(SOURCE RECORDS)
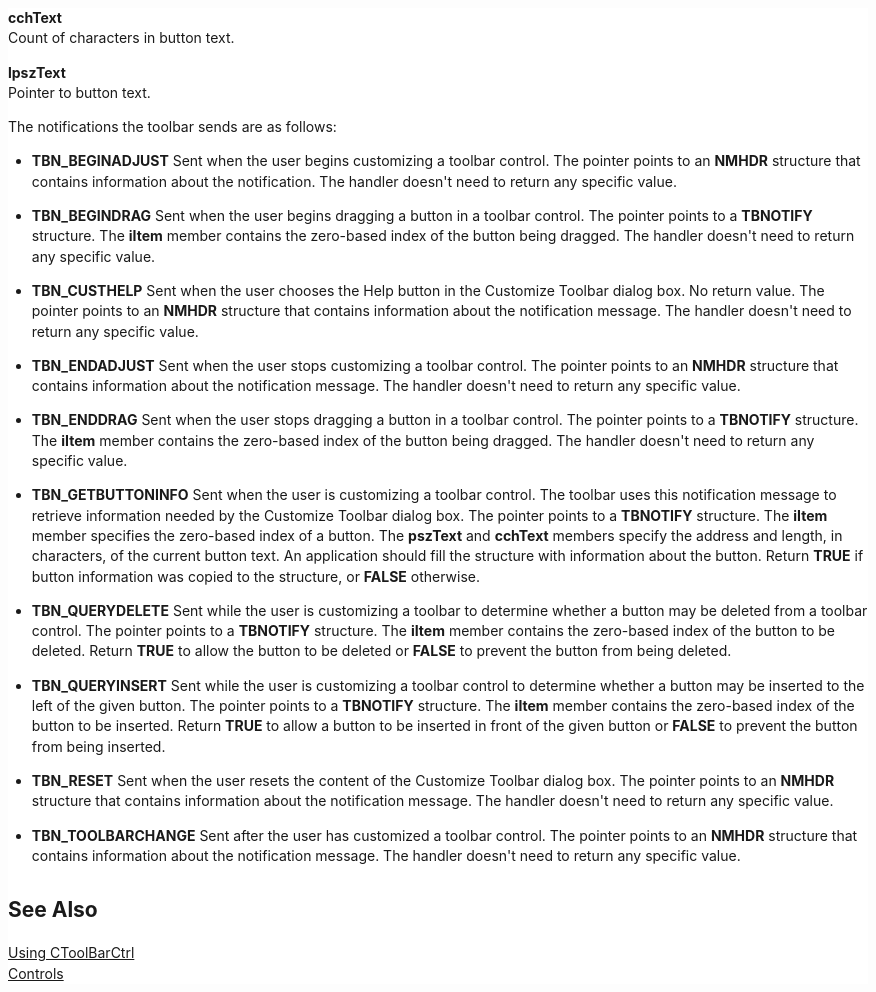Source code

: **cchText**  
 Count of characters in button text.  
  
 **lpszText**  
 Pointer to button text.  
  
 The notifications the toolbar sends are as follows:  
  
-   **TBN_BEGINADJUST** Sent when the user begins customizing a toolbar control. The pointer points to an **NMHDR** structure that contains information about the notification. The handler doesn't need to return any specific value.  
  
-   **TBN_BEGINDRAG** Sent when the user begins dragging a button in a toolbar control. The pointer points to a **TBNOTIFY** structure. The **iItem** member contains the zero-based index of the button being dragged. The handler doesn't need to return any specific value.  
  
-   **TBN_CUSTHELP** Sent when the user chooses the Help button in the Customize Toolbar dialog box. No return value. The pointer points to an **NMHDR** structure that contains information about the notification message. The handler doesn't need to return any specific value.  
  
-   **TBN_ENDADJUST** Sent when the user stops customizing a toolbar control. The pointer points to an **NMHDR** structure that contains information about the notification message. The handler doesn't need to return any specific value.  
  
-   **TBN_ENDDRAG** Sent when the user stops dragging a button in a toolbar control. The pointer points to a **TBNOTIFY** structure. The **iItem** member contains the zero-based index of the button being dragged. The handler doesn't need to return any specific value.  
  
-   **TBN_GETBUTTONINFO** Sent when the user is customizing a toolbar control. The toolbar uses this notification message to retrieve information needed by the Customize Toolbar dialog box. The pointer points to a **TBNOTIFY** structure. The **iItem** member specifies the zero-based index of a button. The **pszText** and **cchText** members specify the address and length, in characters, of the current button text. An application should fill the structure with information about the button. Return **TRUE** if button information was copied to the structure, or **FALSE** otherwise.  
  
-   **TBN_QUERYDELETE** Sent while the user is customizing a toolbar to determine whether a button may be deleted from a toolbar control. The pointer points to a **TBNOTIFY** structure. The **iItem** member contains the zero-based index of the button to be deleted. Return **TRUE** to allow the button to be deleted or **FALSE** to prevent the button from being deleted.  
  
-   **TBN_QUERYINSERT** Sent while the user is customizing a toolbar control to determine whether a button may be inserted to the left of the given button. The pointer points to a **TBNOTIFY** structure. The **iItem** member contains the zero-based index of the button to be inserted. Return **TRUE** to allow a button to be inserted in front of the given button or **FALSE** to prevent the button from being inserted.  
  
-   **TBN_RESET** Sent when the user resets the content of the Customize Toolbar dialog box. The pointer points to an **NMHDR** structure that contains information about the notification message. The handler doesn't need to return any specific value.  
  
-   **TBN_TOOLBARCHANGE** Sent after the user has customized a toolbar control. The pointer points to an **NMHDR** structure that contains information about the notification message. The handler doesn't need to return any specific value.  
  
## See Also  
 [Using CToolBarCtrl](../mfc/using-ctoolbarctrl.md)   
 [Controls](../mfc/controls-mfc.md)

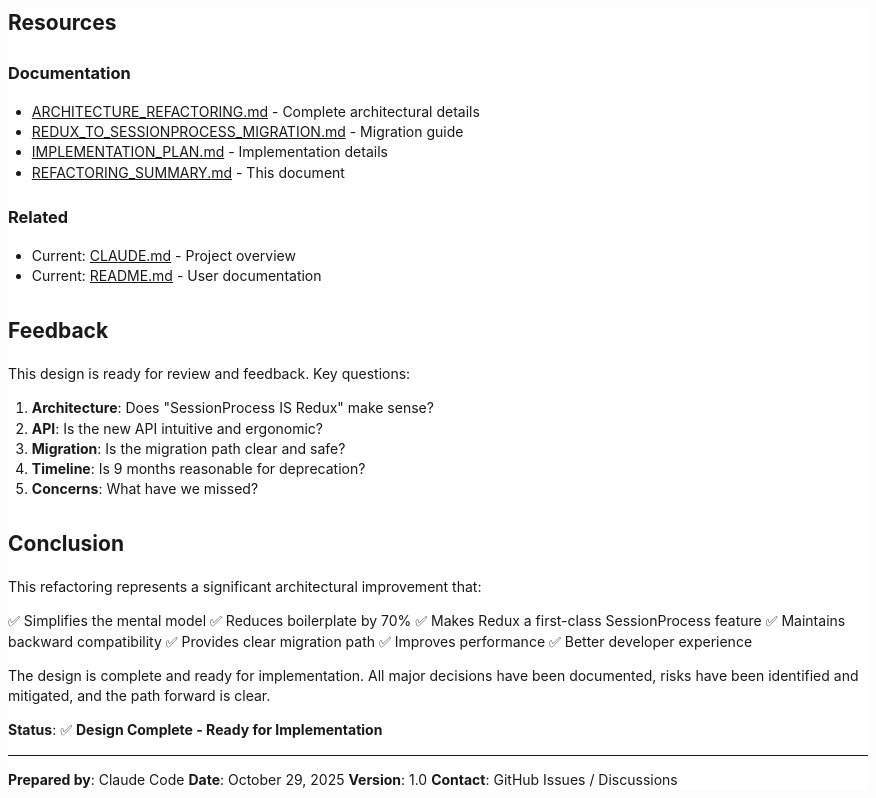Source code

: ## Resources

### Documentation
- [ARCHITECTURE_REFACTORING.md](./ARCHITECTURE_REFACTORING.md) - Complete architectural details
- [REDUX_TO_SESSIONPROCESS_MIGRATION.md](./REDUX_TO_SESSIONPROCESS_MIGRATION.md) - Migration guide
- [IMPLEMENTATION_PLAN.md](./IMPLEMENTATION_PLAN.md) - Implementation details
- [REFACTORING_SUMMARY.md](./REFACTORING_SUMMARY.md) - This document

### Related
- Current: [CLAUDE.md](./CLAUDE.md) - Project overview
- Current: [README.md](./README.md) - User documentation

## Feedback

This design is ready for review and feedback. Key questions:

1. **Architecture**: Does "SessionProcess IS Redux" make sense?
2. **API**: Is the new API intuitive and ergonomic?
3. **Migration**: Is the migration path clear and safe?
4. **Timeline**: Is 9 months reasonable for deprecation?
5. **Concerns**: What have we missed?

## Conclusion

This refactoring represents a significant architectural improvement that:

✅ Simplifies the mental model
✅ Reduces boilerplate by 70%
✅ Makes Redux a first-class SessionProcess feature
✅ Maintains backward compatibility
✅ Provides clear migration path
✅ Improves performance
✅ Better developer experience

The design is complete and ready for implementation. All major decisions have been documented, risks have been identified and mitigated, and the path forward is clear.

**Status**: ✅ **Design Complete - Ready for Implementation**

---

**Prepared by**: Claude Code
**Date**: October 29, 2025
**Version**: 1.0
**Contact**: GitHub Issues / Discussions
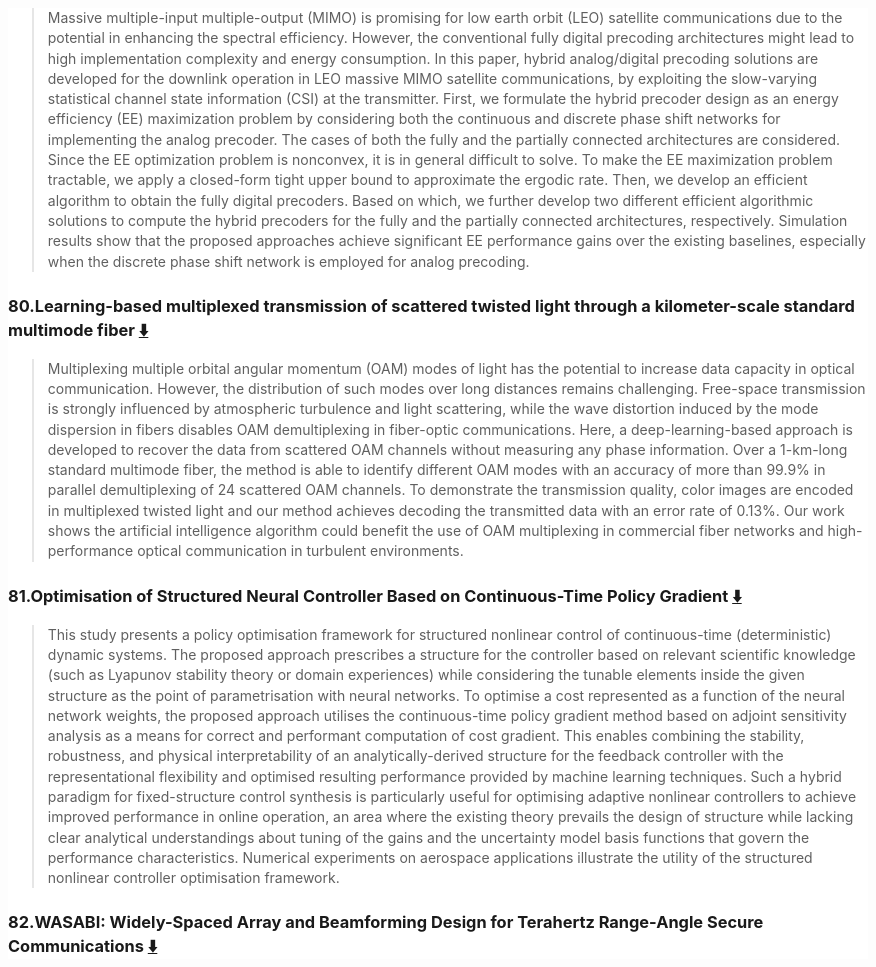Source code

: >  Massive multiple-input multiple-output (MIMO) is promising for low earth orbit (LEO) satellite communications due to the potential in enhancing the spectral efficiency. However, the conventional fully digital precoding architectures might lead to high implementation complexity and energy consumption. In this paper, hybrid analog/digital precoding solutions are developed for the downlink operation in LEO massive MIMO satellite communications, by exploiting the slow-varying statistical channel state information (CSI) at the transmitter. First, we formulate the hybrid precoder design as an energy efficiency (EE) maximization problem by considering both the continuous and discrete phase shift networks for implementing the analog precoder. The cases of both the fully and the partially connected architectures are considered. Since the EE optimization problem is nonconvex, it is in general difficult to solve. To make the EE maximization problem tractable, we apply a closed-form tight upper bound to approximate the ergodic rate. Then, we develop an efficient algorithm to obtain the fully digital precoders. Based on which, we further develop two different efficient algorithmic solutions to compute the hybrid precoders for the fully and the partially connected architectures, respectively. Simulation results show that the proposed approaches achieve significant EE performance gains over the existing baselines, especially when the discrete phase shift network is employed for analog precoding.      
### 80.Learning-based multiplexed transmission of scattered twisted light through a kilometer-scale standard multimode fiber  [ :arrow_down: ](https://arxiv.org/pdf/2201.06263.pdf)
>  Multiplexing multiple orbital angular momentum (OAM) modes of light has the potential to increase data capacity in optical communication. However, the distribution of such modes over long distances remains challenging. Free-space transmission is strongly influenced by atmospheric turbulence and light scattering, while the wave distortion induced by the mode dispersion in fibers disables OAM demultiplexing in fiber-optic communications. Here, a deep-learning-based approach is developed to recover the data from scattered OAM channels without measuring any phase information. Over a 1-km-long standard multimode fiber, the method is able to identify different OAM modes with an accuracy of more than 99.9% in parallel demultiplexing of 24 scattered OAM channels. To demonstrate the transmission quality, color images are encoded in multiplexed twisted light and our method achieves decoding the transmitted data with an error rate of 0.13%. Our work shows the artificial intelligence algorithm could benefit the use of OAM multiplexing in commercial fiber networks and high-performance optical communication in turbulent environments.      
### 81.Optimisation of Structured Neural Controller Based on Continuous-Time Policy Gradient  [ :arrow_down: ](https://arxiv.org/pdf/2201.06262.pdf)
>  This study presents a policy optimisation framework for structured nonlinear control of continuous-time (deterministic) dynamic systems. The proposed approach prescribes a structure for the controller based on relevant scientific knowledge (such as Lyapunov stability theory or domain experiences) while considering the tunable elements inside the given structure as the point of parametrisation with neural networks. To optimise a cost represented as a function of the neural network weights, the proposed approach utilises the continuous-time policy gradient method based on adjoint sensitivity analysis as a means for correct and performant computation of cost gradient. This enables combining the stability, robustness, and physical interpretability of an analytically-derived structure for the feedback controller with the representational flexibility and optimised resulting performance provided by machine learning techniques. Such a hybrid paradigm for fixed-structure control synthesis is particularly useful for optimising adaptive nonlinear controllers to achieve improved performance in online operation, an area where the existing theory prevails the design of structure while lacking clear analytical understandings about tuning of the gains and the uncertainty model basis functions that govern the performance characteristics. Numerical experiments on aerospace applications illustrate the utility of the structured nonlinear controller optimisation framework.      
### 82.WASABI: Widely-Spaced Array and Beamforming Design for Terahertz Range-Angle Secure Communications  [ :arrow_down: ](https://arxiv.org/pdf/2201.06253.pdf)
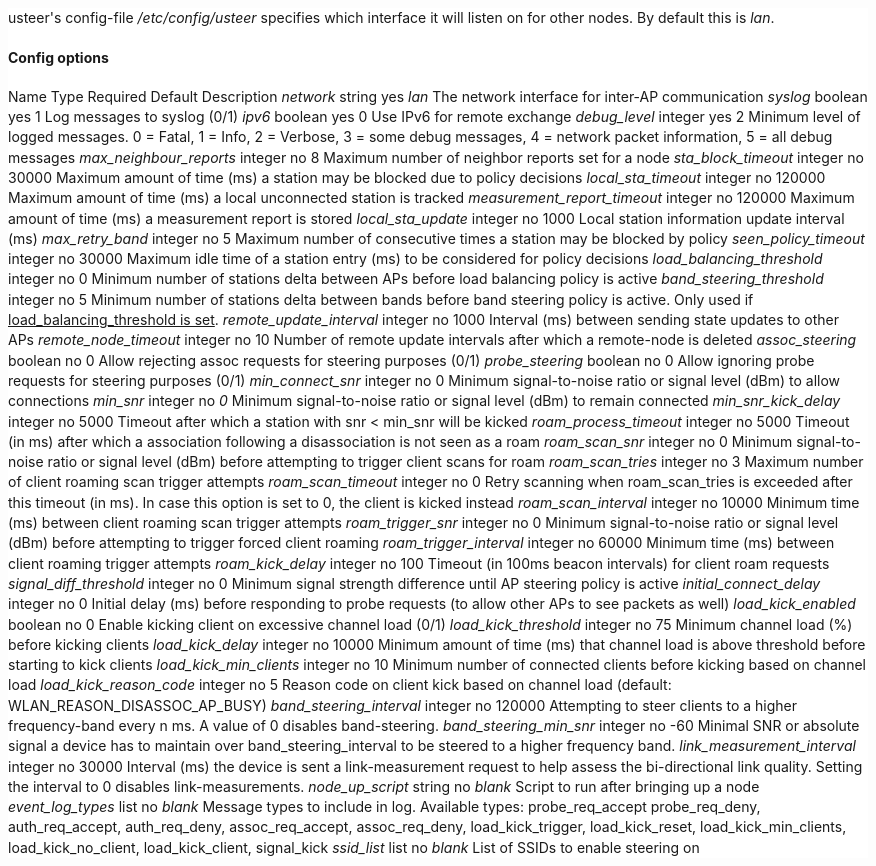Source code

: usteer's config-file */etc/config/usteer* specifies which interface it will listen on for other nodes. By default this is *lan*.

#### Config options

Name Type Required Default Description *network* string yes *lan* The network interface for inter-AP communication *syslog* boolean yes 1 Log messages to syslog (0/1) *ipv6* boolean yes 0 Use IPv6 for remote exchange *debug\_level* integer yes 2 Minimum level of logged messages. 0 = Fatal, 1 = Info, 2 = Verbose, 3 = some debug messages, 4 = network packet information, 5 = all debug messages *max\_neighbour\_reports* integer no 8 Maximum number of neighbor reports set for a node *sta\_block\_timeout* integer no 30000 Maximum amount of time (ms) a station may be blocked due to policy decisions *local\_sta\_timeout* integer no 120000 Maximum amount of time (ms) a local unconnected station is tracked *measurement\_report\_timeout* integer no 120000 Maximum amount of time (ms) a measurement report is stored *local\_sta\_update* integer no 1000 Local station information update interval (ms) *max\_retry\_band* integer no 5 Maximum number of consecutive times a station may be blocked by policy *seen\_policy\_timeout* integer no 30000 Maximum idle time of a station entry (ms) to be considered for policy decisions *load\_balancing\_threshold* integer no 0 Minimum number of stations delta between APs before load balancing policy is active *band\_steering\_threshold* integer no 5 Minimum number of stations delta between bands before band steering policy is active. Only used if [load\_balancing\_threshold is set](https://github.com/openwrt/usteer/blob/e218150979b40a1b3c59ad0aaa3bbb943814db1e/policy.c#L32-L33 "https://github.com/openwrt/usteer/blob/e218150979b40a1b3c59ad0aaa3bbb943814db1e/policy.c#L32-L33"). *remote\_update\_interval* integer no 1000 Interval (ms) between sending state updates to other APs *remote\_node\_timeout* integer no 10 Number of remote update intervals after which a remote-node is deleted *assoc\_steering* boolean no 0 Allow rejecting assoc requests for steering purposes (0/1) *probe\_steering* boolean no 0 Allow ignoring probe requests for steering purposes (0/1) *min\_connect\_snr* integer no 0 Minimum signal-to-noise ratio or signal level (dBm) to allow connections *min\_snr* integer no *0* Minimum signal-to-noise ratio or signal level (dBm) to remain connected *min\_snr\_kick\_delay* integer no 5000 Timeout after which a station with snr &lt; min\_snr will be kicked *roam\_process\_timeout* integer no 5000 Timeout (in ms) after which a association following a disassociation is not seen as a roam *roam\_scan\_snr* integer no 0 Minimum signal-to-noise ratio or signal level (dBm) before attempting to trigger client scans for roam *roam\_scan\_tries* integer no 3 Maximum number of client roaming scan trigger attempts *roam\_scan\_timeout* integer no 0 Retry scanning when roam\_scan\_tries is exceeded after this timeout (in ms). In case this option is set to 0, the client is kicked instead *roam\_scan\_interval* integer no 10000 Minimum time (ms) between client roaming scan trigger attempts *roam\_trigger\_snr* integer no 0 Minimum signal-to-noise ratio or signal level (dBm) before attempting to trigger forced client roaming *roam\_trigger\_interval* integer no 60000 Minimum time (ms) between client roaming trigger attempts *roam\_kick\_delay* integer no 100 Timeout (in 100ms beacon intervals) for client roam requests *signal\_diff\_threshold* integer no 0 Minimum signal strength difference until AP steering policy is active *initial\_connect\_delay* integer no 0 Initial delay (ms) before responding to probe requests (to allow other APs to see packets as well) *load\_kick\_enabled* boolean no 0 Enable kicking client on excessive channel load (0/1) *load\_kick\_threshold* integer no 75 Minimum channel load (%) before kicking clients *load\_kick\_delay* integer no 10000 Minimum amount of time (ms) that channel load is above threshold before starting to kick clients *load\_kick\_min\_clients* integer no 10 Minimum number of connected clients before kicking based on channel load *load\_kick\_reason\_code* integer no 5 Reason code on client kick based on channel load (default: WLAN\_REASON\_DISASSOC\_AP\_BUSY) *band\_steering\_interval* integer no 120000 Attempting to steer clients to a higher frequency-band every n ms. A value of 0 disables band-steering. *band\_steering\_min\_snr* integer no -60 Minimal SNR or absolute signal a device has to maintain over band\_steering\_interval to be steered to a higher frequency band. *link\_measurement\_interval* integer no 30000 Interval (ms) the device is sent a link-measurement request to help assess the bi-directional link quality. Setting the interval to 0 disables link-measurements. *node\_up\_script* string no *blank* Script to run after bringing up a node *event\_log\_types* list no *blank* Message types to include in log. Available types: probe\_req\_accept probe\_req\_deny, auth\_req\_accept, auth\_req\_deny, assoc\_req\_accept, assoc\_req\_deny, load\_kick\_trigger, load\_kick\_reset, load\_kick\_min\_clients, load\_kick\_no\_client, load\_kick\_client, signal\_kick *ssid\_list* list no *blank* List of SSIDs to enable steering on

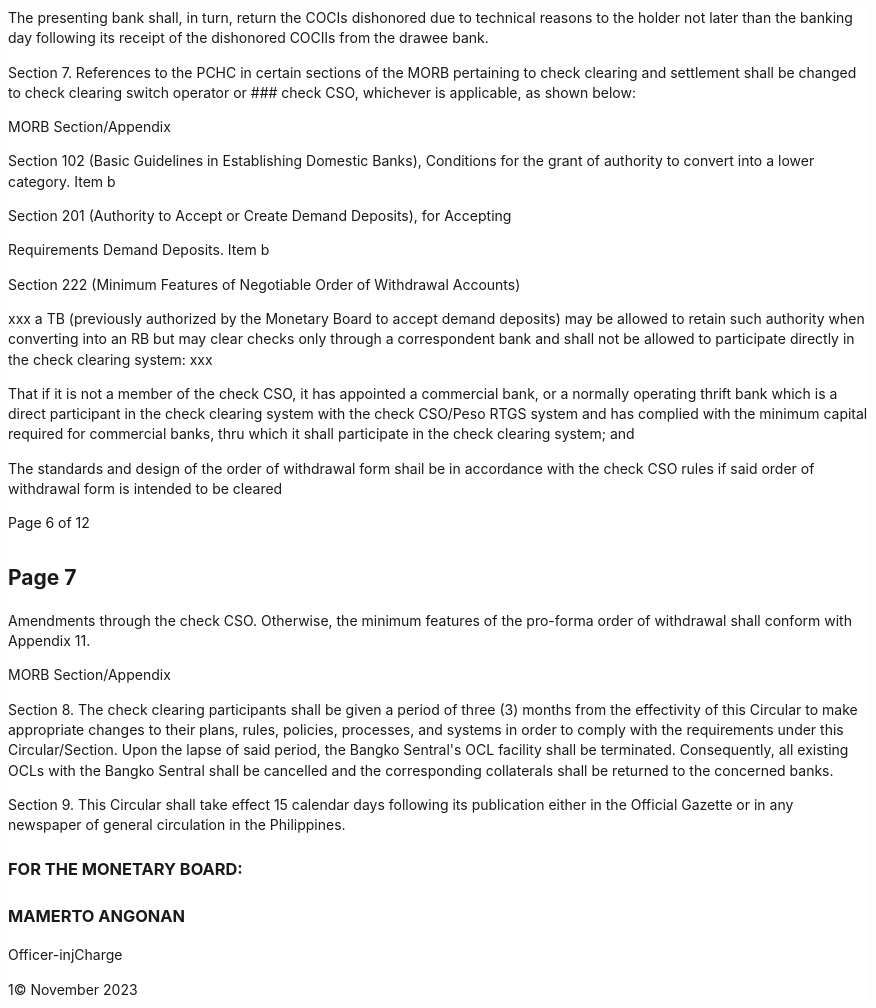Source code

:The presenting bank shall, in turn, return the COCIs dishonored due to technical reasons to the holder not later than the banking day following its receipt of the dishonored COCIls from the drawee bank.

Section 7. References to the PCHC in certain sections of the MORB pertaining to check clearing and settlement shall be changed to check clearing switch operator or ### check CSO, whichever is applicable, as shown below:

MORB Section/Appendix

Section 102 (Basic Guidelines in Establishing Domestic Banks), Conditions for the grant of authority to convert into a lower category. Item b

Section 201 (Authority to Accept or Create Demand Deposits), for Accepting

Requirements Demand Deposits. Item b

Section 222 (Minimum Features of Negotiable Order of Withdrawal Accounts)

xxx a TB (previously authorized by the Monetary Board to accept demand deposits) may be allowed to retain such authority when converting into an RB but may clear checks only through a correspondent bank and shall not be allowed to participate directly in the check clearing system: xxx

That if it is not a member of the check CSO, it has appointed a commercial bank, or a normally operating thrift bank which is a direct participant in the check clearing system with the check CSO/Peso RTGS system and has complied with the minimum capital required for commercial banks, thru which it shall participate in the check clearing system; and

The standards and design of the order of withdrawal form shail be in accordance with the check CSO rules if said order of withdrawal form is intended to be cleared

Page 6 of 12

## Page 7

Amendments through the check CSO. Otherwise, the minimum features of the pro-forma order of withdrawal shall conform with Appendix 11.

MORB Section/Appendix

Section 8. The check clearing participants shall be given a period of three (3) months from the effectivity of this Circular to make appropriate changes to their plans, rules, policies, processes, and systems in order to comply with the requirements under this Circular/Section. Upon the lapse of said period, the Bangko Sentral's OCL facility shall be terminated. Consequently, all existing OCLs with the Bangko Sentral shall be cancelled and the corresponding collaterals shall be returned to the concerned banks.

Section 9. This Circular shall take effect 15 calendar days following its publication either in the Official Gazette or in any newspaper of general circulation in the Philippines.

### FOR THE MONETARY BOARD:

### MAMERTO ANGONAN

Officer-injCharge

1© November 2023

(WORK REQUEST) Take the records from their first line through the line containing "The notifications the" and please return exactly those lines, both ends included, minus the pictures.

(RESULT FOR THIS TASK)
Source code

: **cchText**  
 Count of characters in button text.  
  
 **lpszText**  
 Pointer to button text.  
  
 The notifications the toolbar sends are as follows:  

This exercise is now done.